Click here for IMDB's info on The Contender
By Sharon Fulton
As I watched "The Contender", the overused cliché, "this is an important film", kept darting through my mind. Later when a friend asked me how I liked the movie, I said, "Oh, it's amazing." Then, I shrugged my shoulders and succumbed to my more pompous instinct, and I proclaimed, "I might even say this is an IMPORTANT film." Why?
First off, "The Contender" boasts compelling direction, a gripping script, and outstanding acting. In his first scene, the director, Rod Lurie, shoots a car careening off an overpass, and he uses this event to propel the audience into a vice presidential appointment process. Lurie utilizes the shock we experience from witnessing this car accident to prep us for another kind of shock; wouldn't you feel some startle if the president asked you to become VP? One plunge describes another. For the rest of the movie, Lurie takes us behind the scenes in Washington, and, as we spy, we grasp the prowess and viciousness of politicians.

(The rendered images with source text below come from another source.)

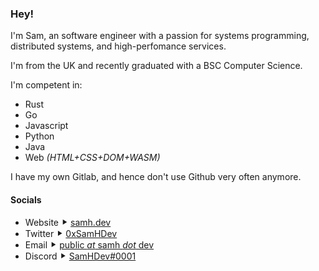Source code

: ### Hey!

I'm Sam, an software engineer with a passion for systems programming, distributed systems, and high-perfomance services.

I'm from the UK and recently graduated with a BSC Computer Science.

I'm competent in:
- Rust
- Go
- Javascript
- Python
- Java
- Web *(HTML+CSS+DOM+WASM)*

I have my own Gitlab, and hence don't use Github very often anymore.

#### Socials
- Website ⯈ [samh.dev](https://samh.dev)
- Twitter ⯈ [0xSamHDev](https://twitter.com/0xSamHDev)
- Email ⯈ [public *at* samh *dot* dev](mailto:public@samh.dev)
- Discord ⯈ [SamHDev#0001](https://discord.gg/grnugDdX82)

Lurie also wrote the script, and he captures how the people of politics select their words. When someone speaks, we need to hear what she says and decide what she is really saying. My favorite line: "Not guilty, but responsible".
We espy politicians, not actors playing politicians. The acting is that good. Joan Allen carries the picture with her powerful portrayal of the vice-presidential appointee prospect in question, Laine Hanson. Her character exudes strength and intelligence, but we also see a worldly-wise person. When her political rival, Shelly Runyon (Gary Oldman), links her with a sex scandal, we believe it could have happened. Whatever might be in her past, she takes responsibility, stays silent, and retains her dignity.
Gary Oldman is one of my favorite actors, and I realized yesterday that I have seen all of his movies. As time passes, he improves and disappears. Disappears? In "The Contender", we watch a republican justice from Illinois, not a British actor. I forgot that I was seeing my favorite actor. Jeff Bridges is also a standout as the president. He struts to intimidate. Just watch how he orders food.
Second, "The Contender" appears appropriately right before the presidential election, when we all evaluate what merits good leadership. When the Monica Lewinski scandal sullied every headline, the American public questioned if a person's private "values" should factor into our choice for a leader. However, if every leader must submit to an exposé of her past, will good leaders be scared off? "The Contender" asks the same questions.
Third, the movie confronts sexism in America. Obviously, the story presents a woman as a candidate for vice president, and, doing so, the movie gives us a competent, self-sufficient, leading woman. Hollywood seldom centers a film on a strong woman. (Never?) The film also suggests many reasons why white, Protestant (except Kennedy), males have always held the executive office.
I thought about "The Contender" as I left the theatre, and I ruminate about it still. I would love to discuss the ending with someone. I guess that is why "important" rings in my head. "The Contender" broaches significant and controversial issues with style and precision; moreover, the film makes me want to discuss them.